Sunday, July 27, 2014

Rainy Season Blues


The rainy season takes its toll on me. In the rainy season all is harder than usual. The internet connection, sporadic at the best of times, becomes virtually nonexistent. Everything made by human hands grinds to a halt, falls apart and disintegrates. The termites on the other hand are alive and chomping their way energetically through whatever lies in their way: textiles, pictures, furniture and even the very mud of the buildings.  Suddenly they make their unwelcome 
appearance  on the walls in little mounds made by whatever their digestive systems have just regurgitated. Everything is muddy. Well, of course everything is always potentially muddy in a mud hotel situated  in a mud city, but this is when this potential is abundantly realized. Everything drips. Everything slips and slides. There are leaks in the newly painted rooms even before any of our scarce guests have even had even had time to sleep in them. The rainy season in combination with Ramadan is even worse and most of the staff are asleep somewhere and I have to go looking for them in order to get anything done and to continue working in my studio.

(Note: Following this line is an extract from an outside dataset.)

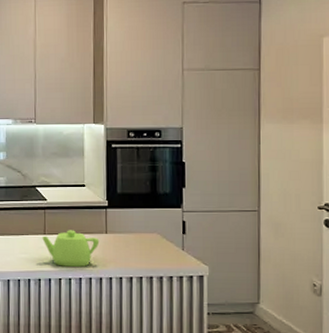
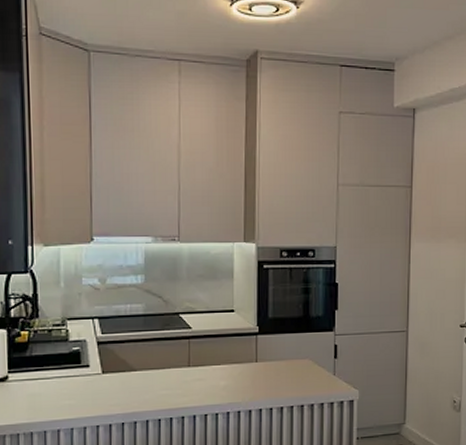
teapot: present [42,230,100,268] -> none [186,360,249,402]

Here is Papa the chef ( helping out in the studio for the last couple of years now, since there is not much to do in the kitchen) with Dembele stretching  out some fabric in the sun which does come out and shines very brightly in between the downpours.

Bad Brush Rose

The last few days I have been trying to galvanize myself into some action on the fabric front. MaliMali needs new fabric designs and new garments too.  But even that is harder than usual too in the rainy season, because I feel so worn out by the perennial difficulty of just living during this season. And as usual there is no decent material to work with. As usual the termites have been at the pattern paper or I find that all the brushes have disappeared, and when I raise hell and ask where they have gone no one has any idea. Maman says he will have a look around. He comes back and says he has found one brush. Well it is a brush, granted, but it seems to have been used by Ace’s workmen during the recent hotel room painting. In the absence of anything else, and too tired to make a fuss, I decided that I might as well have a go. This fabric will be called the Bad Brush Rose. I am quite pleased with it actually....

Bad Brush Blues

And in the spirit of the Swedish Eighteen century chef Kaisa Warg  who said Man Tager Hvad man Haver ‘One Makes Do with Whatever is at Hand’,  I decided to continue and be inspired by this Rainy Season Blues instead of complaining about it.  The next fabric is a called Rain Branches and it is made by mud dripping, in the absence of any decent brushes or tools.  It is therefore a perfect expression of my existence here right now.

Sunday, July 20, 2014

In memory of the Foresters

Last week I went with Keita and his colleague Barry deep into the bush to begin a new Trachoma operations campaign. This time we  (www.malimali.org   -projects) was sponsored by my father’s old college companions. My father Sten died before I was born, but his college pals have continued as a close unit of friends throughout their lives, and my mother and I have always been part of their community. Finally, when my mother married again she chose Gillis, another one of these old foresters. They are now all approaching their nineties, and sadly many of them are departing. This spring three of the old men died in the space of a month. Those that remain decided to honour the memory of their three friends by donating money to MaliMali’s eye operations which we have been carrying out sporadically over the last seven years. The message above reads ’ Thank you, the Foresters!’


Keita, Barry and I  travelled across a smiling early rainy season country side where the millet and the corn had started to grow and where the villagers were busy weeding the furrows. 
Once we arrived at the village of Noguna, some fifteen k from Djenné the examinations started on the villagers who had been waiting for our arrival.